A textbook case of power vacuum, it led to a mutual genocide with Hindus and Sikhs up against the Muslims, and vice versa, in a massive spectacle of sectarian violence.

Up to 15 million people left their homes to begin a new life in India or Pakistan.

There were more than 600 refugee camps all over the subcontinent; 70,000 women had suffered savage sexual attacks.

So who were the killers? People who refused to accept ‘the other’ and be ‘othered’ in an unfamiliar land, Yasmin Khan, a historian based at Oxford University, wrote for the Guardian.    

Refugees line up for water in Delhi.

“Much evidence points not to the crazy and inexplicable actions of mad, uneducated peasants with sticks and stones, but to well-organised and well-motivated groups of young men, who went out – particularly in Punjab – to carry out ethnic cleansing.”

“Ultimately, it remains a history layered with absence and silences, even while many mourn and talk about their own trauma.”

A new phase in divide and rule, it is difficult to forgive how Indian rulers distrusted each other, instead of the plan by Britain, which never meant to serve independence or unity.

But how often does mainstream narrative try to meet this dark past in Bengal, which was one of the epicentres of partition?

The geographic entity known as Bangladesh came about in 1947. But limited attempt is made to understand the movements prior to the 1971 Liberation War, and sometimes not even that.

A news map from 1946. Source: Columbia University. Via Wikimedia Commons.

So that was that. The subcontinent, suffering a million other afflictions, continues to live in denial of history.

The Bharatiya Janata Party or BJP, the political wing of the RSS, to which Gandhi’s killer belonged, is now in power. 

Not long ago, the Bengali collaborators who joined the Pakistan army in committing genocide of their own people, became part of a government in Bangladesh.

**The data**:

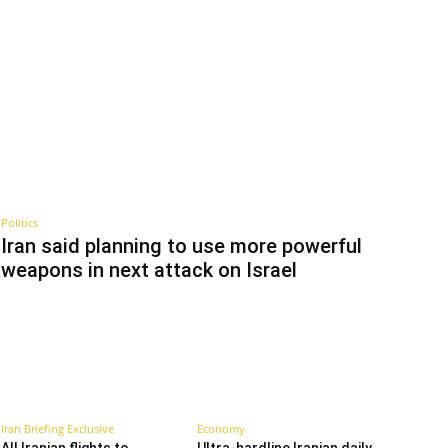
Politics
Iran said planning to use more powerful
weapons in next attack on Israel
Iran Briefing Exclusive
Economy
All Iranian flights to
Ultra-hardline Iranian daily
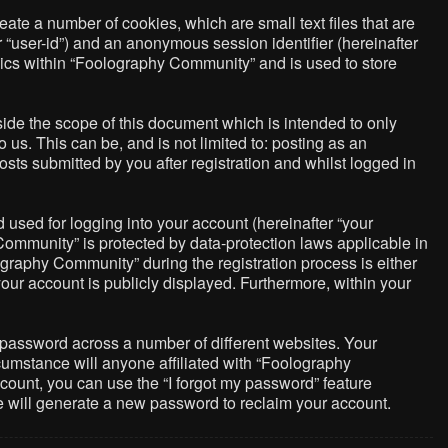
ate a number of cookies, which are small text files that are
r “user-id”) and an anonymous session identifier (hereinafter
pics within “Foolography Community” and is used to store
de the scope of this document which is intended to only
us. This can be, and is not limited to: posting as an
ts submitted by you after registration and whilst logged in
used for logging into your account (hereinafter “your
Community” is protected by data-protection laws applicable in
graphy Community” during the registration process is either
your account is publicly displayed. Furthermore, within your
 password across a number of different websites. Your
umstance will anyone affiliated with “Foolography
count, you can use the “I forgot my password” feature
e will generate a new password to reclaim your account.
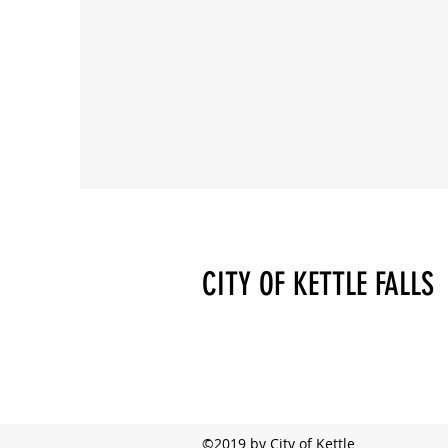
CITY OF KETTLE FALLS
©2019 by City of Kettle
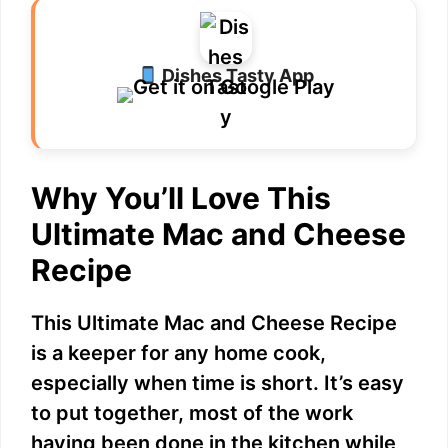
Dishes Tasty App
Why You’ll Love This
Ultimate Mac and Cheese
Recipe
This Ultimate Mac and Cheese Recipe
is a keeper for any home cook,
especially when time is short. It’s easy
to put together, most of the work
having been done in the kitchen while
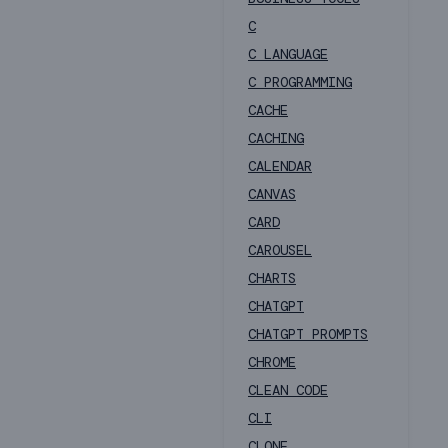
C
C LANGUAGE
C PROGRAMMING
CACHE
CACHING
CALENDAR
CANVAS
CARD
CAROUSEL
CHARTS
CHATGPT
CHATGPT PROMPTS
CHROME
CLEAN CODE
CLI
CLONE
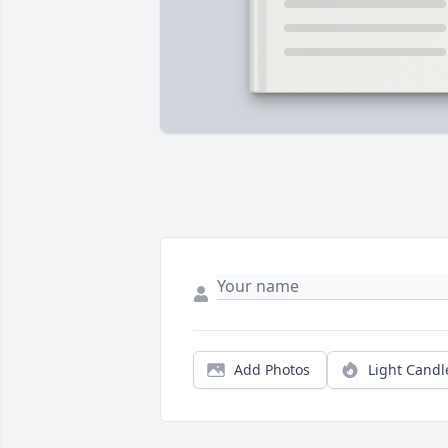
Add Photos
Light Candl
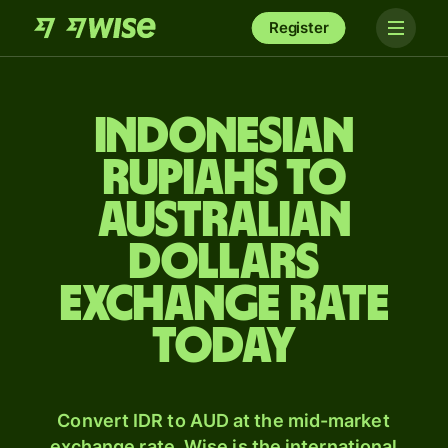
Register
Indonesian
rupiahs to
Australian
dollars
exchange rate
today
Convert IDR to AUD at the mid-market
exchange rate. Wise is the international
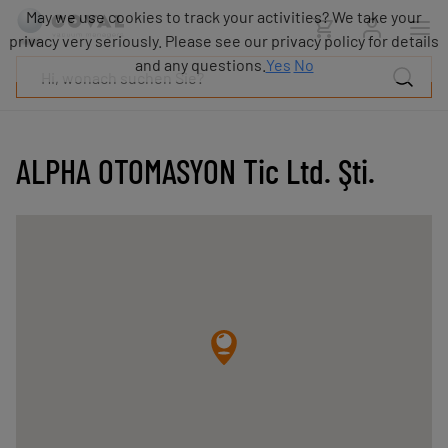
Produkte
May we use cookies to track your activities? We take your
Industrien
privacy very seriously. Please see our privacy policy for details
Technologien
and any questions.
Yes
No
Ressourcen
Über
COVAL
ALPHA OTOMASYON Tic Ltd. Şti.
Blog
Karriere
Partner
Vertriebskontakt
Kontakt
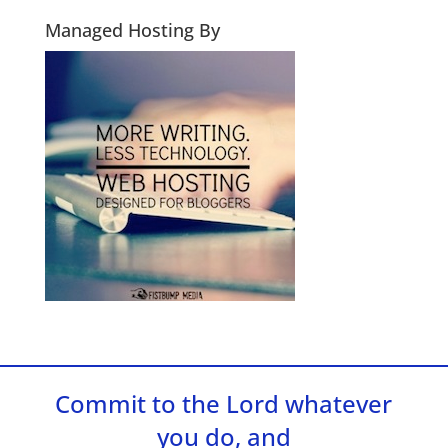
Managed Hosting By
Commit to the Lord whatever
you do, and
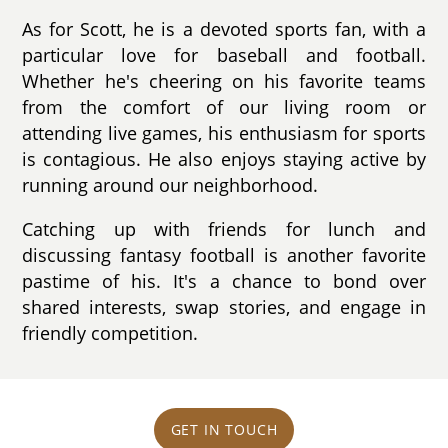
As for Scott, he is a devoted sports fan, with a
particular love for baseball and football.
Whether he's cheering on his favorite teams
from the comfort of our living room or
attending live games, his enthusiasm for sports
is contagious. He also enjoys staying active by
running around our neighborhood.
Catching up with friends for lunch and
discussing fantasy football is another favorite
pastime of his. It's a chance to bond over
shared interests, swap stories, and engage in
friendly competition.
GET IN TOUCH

**Using the information**:
A. Answer these questions from the passage on partition, one answer per line and marked to match.
(i) How many refugee camps were there across the subcontinent?
(ii) At which university is the historian Yasmin Khan based?
(iii) In what year did the geographic entity known as Bangladesh come about?
B. Carry on the passage on partition from its final sentence, in the same voice.

**Answers by task**:
A.
(i) More than 600
(ii) Oxford University
(iii) 1947

B.
All the while, some things are retained. The majority of people in these three nations live at a low enough level of subsistence. The faces of the poor appear close to what they did a century ago.

The enduring messiness makes encountering the past uneasy. But it is necessary to grieve over the present. It is equally important to identify the emotions that provide contentment.

It lies in attempts of unification - holidays shared by Hindus and Muslims, the kind witnessed during the festivities of the Bangla new year.

The sentiment finds ways to Bollywood films, which have sometimes spectacularly depicted to the masses a rare unity of people across the Pak-India border, against the all-powerful villains that are governments.

It is the same emotion that prompts news media to report on heart-warming stories of people, separated by Radcliffe’s line, who share sweets over the Indian-Bangladesh land border when some pockets of it are opened for their union during major festivals every year.

On a subconscious level, these act as a temporary reversal of the principle of partition, which was based on an oversimplification of identity, religion over nationalities.

That unwanted stamp remains on everything that has happened since that manner of independence was won from the British. It stems from the shame of not being able to form one proud nation.

The betrayal is captured in the words of the Congress leader Abul Kalam Azad, who in his memoire documented how Mountbatten, “as a soldier not civilian”, had assured him of using the sternest measures to stop communal disturbances.

Armies and tanks would nip any attempts in the bud, the Indians were told.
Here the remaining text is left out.